Our suggestion is that families should try to find a good dark, country location to view the comet on a weekend camping trip, for example. The best instrument will usually be a pair of binoculars, since most typical telescopes restrict your held of view too much to be useful for comet viewing.

Dec. 30, 1985 - Jan. 10,1986
Comet visible through a good pair of binoculars in the constellation of Aquarius in the evening's Southwestern sky, above the bright planet Jupiter. The Moon's light will not interfere during this period, but the comet tail will not be all that impressive.
Mar. 15 - 20, 1986
Comet is very low in the morning sky towards the southeast. Must look in the morning twilight before sunrise. Comet appears to be "in line'' below Saturn and Mars and may have longest tail. View is better the farther south you are!
Apr. 6 - 10, 1986
Comet is very, very low towards the south in the morning sky; you must have an unobstructed view of the horizon towards the south. (Not visible from the Northern parts of the U.S. at all; better the farther south you are.) The comet will be at its brightest during this time (still not very bright).

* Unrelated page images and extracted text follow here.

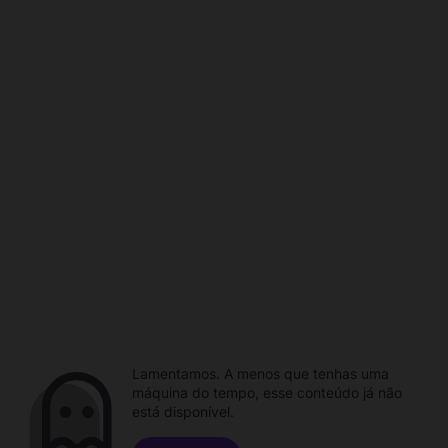
Lamentamos. A menos que tenhas uma
máquina do tempo, esse conteúdo já não
está disponível.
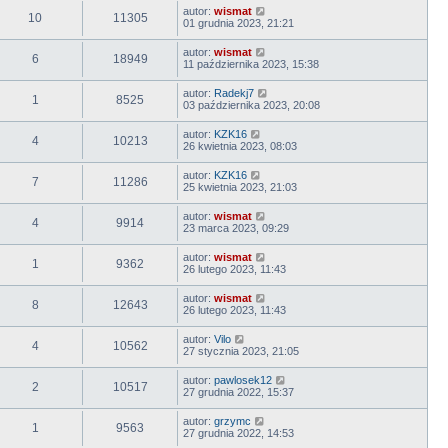
autor:
wismat
10
11305
01 grudnia 2023, 21:21
autor:
wismat
6
18949
11 października 2023, 15:38
autor:
Radekj7
1
8525
03 października 2023, 20:08
autor:
KZK16
4
10213
26 kwietnia 2023, 08:03
autor:
KZK16
7
11286
25 kwietnia 2023, 21:03
autor:
wismat
4
9914
23 marca 2023, 09:29
autor:
wismat
1
9362
26 lutego 2023, 11:43
autor:
wismat
8
12643
26 lutego 2023, 11:43
autor:
Vilo
4
10562
27 stycznia 2023, 21:05
autor:
pawlosek12
2
10517
27 grudnia 2022, 15:37
autor:
grzymc
1
9563
27 grudnia 2022, 14:53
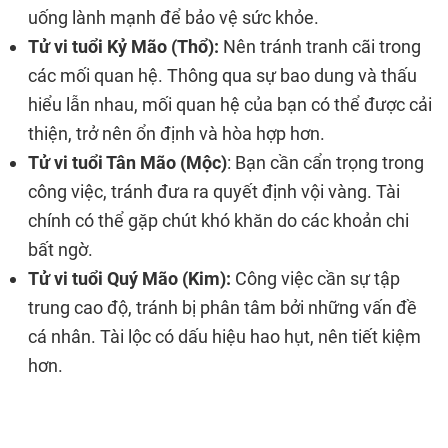
uống lành mạnh để bảo vệ sức khỏe.
Tử vi tuổi Kỷ Mão (Thổ):
Nên tránh tranh cãi trong
các mối quan hệ. Thông qua sự bao dung và thấu
hiểu lẫn nhau, mối quan hệ của bạn có thể được cải
thiện, trở nên ổn định và hòa hợp hơn.
Tử vi tuổi Tân Mão (Mộc)
: Bạn cần cẩn trọng trong
công việc, tránh đưa ra quyết định vội vàng. Tài
chính có thể gặp chút khó khăn do các khoản chi
bất ngờ.
Tử vi tuổi Quý Mão (Kim):
Công việc cần sự tập
trung cao độ, tránh bị phân tâm bởi những vấn đề
cá nhân. Tài lộc có dấu hiệu hao hụt, nên tiết kiệm
hơn.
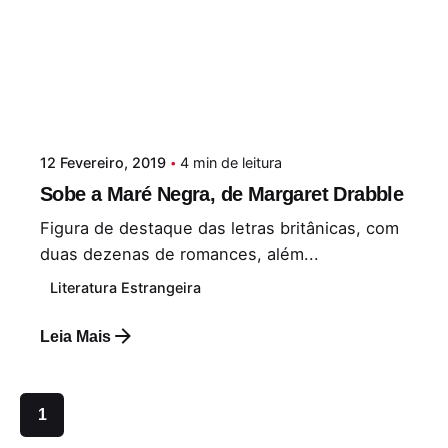
12 Fevereiro, 2019
4 min de leitura
Sobe a Maré Negra, de Margaret Drabble
Figura de destaque das letras britânicas, com
duas dezenas de romances, além...
Literatura Estrangeira
Leia Mais
1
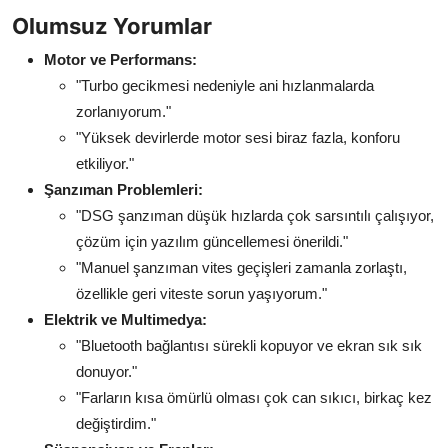
Olumsuz Yorumlar
Motor ve Performans:
"Turbo gecikmesi nedeniyle ani hızlanmalarda
zorlanıyorum."
"Yüksek devirlerde motor sesi biraz fazla, konforu
etkiliyor."
Şanzıman Problemleri:
"DSG şanzıman düşük hızlarda çok sarsıntılı çalışıyor,
çözüm için yazılım güncellemesi önerildi."
"Manuel şanzıman vites geçişleri zamanla zorlaştı,
özellikle geri viteste sorun yaşıyorum."
Elektrik ve Multimedya:
"Bluetooth bağlantısı sürekli kopuyor ve ekran sık sık
donuyor."
"Farların kısa ömürlü olması çok can sıkıcı, birkaç kez
değiştirdim."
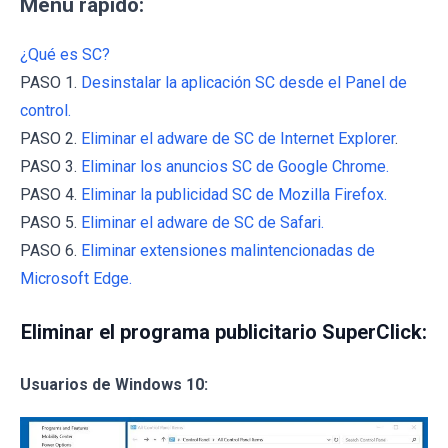
Menú rápido:
¿Qué es SC?
PASO 1.
Desinstalar la aplicación SC desde el Panel de
control.
PASO 2.
Eliminar el adware de SC de Internet Explorer
.
PASO 3.
Eliminar los anuncios SC de Google Chrome.
PASO 4.
Eliminar la publicidad SC de Mozilla Firefox.
PASO 5.
Eliminar el adware de SC de Safari.
PASO 6.
Eliminar extensiones malintencionadas de
Microsoft Edge.
Eliminar el programa publicitario SuperClick:
Usuarios de Windows 10:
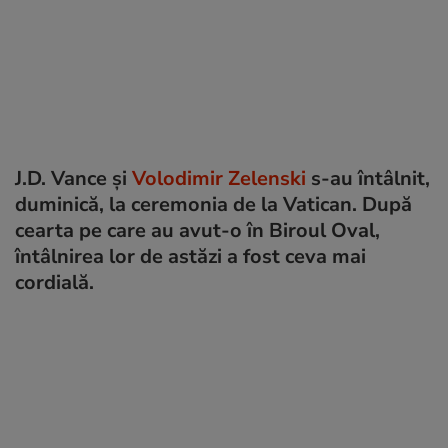
J.D. Vance şi
Volodimir Zelenski
s-au întâlnit,
duminică, la ceremonia de la Vatican. După
cearta pe care au avut-o în Biroul Oval,
întâlnirea lor de astăzi a fost ceva mai
cordială.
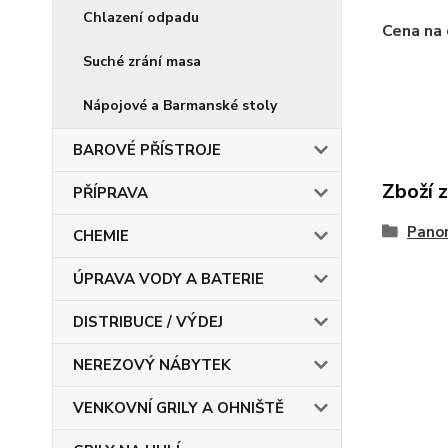
Chlazení odpadu
Cena na
Suché zrání masa
Nápojové a Barmanské stoly
BAROVÉ PŘÍSTROJE
Zboží 
PŘÍPRAVA
Panor
CHEMIE
ÚPRAVA VODY A BATERIE
DISTRIBUCE / VÝDEJ
NEREZOVÝ NÁBYTEK
VENKOVNÍ GRILY A OHNIŠTĚ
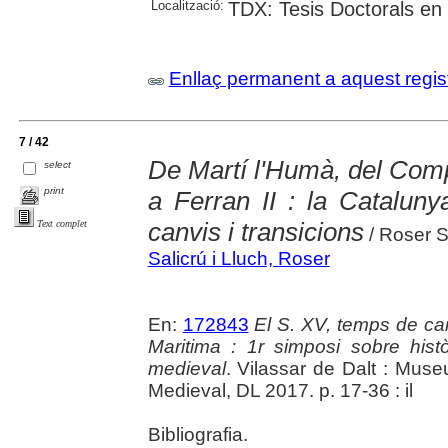
Localització:
TDX: Tesis Doctorals en
Enllaç permanent a aquest regis
7 / 42
De Martí l'Humà, del Com
select
print
a Ferran II : la Catalun
canvis i transicions
Text complet
/ Roser S
Salicrú i Lluch, Roser
En:
172843
El S. XV, temps de can
Maritima : 1r simposi sobre hist
medieval
. Vilassar de Dalt : Mus
Medieval, DL 2017. p. 17-36 : il
Bibliografia.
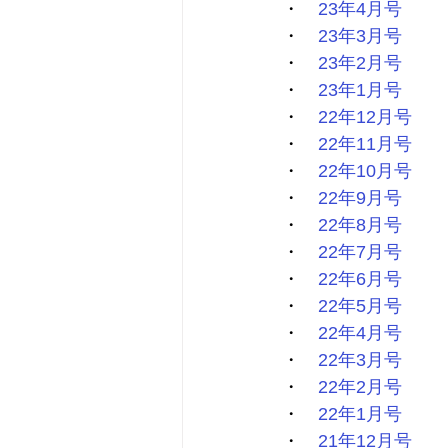
・　
23年4月号
・　
23年3月号
・　
23年2月号
・　
23年1月号
・　
22年12月号
・　
22年11月号
・　
22年10月号
・　
22年9月号
・　
22年8月号
・　
22年7月号
・　
22年6月号
・　
22年5月号
・　
22年4月号
・　
22年3月号
・　
22年2月号
・　
22年1月号
・　
21年12月号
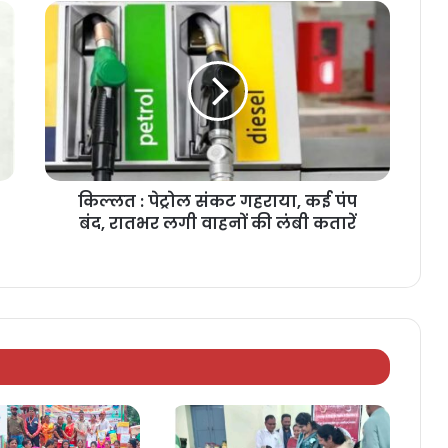
किल्लत : पेट्रोल संकट गहराया, कई पंप
बंद, रातभर लगी वाहनों की लंबी कतारें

Path of Halley's Comet Between November 1985 and May 1986
path of Halley's comet

This chart shows the path of Comet Halley through the constellations from November 1985 through May 1986. We should note that current estimates are that the comet may not be visible to the unaided eye in most areas before January or after April. Also, during February the comet will be behind the Sun and thus not visible from Earth.

Declination, the north-south coordinate, is expressed in degrees north ( + ) or south ( - ) of the celestial equator. Right Ascension, the east-west coordinate, is expressed in hours (24 hours all the way around) eastward from the point in Pisces where the Sun crosses the celestial equator at the spring equinox.

(Chart adapted from one in The Comet Halley Handbook by D.K. Yeomans.)